A derivative work undoubtedly contains the author’s “intellectual achievement.” As in the above case, although the game company was not authorized to turn Pleasant Goat into a game, the game developers undoubtedly added a lot of their own intellectual achievement into it—namely software source code. Additionally, the Copyright Law and related regulations contain no rules stating that intellectual achievements based on infringement shall not be legally protected. Therefore, by the text of the above provisions, unauthorized derivative works should be protected by the Copyright Law.
2. Copyright is a private right, and infringing behavior can be retroactively recognized as legitimate
The creation of derivative works without permission is a definite violation of the original work’s copyright. But, as a private right, the original right owner can either claim infringement or can abandon its claim and subsequently ratify the actions of the derivative work creator. In other words, the so-called infringement of the derivative work creator exists in an unstable state, for it can become non-infringing legitimate behavior at any time. Therefore, whether or not the derivative work violates the right of the original owner is a private dispute that can be settled by the two parties themselves. The law should not determine whether the derivative work receives protection solely based on whether it infringed the original work. For example, in the above case, no matter whether there was a license from the right holder of Pleasant Goat or not, the game company should have the right to prohibit others from using their source code. At the same time, this does not affect the ability of the right holder of Pleasant Goat to hold the game company liable for infringement.
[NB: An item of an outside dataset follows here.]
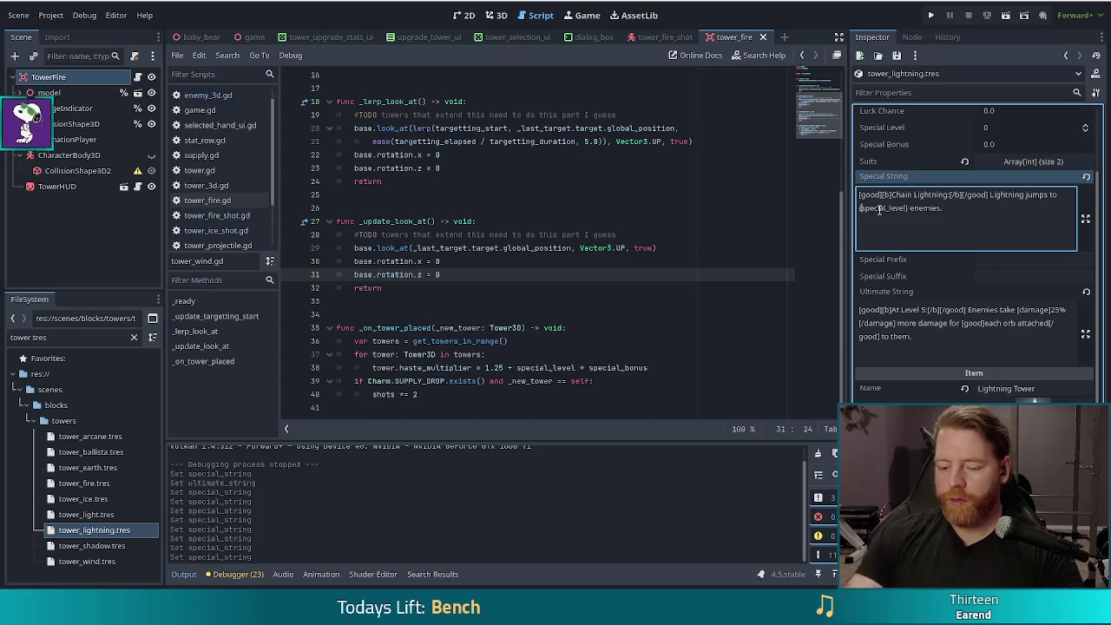
pyautogui.write('3 +')
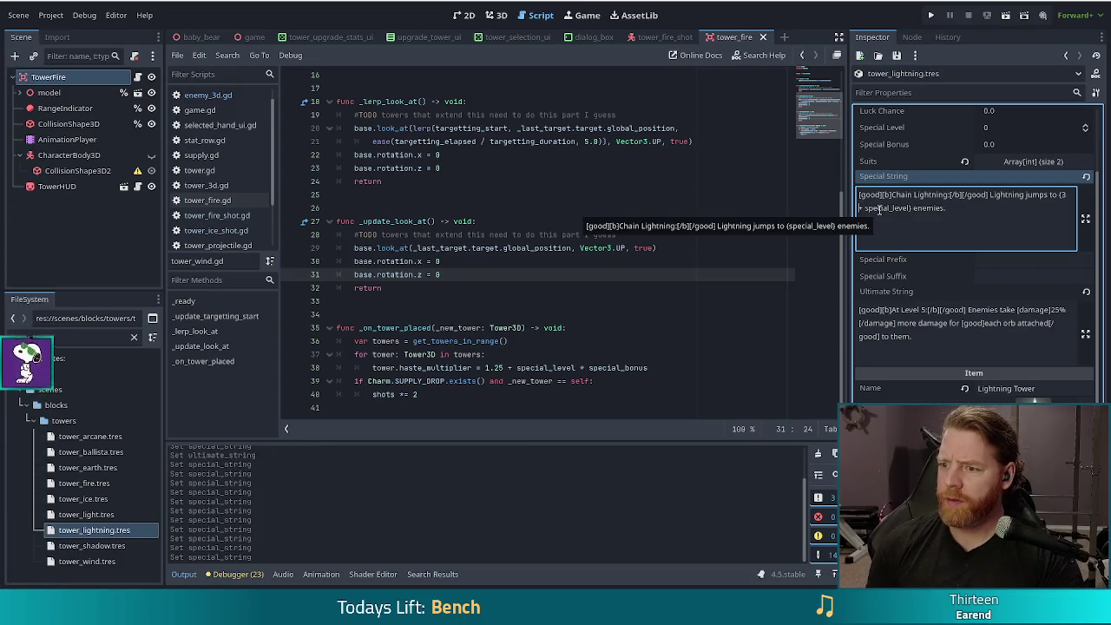
pyautogui.press('BackSpace')
pyautogui.write('2')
3. Granting legal protection may encourage creative work and protect the order of the copyright market.
When unauthorized derivative work cannot be protected by the Copyright Law, its creator has no way to stop others from using the derivative work. This will undoubtedly not encourage creative work. In addition, even if the creator of derivative works has gained interest by infringement, the right holder of the original work still has the right to request compensation through legal procedure for the derivative work creator’s ill-gotten gains. For this reason, granting legal protection to unauthorized derivative works will not destroy market order but will instead encourage creative work, which meets the intention of the Copyright Law.
In conclusion, the author believes that the unauthorized creation of derivative works should enjoy protection under the Copyright Law. This view has been confirmed in practice, and you may check the discussion of this issue in Gong Kaijie vs. Wang Bei (note: the link is in Chinese).
III. The restriction on the right of unauthorized derivative works
As previously discussed, although unauthorized derivative works can receive copyright law protection, this protection has limits, which are mainly reflected in the following two conditions:
1. If a derivative work is actually used, its author must accept liability for infringement
As noted by the regulation in the Copyright Law, derivative works right holders “may not infringe the copyright in the preexisting work.” So, it does not matter whether the derivative work is being used for copying, publication, or network communication, it still will infringe the rights of the original work. For this reason, although unauthorized derivative works can be protected by copyright law, they cannot be legally exercised.
2. The derivate work author can only hold others liable for infringement of newly added intellectual achievement
The essence of the protection over the unauthorized derivative work by the Copyright Law is to have the right to pursue liability of other unauthorized uses of derivative works, mainly liability for compensation. But, it should be noted that the creator of derivative works can only get compensation for its newly added intellectual achievement, not the entire work. Compensation for parts of the original work can only be held by the original right holder.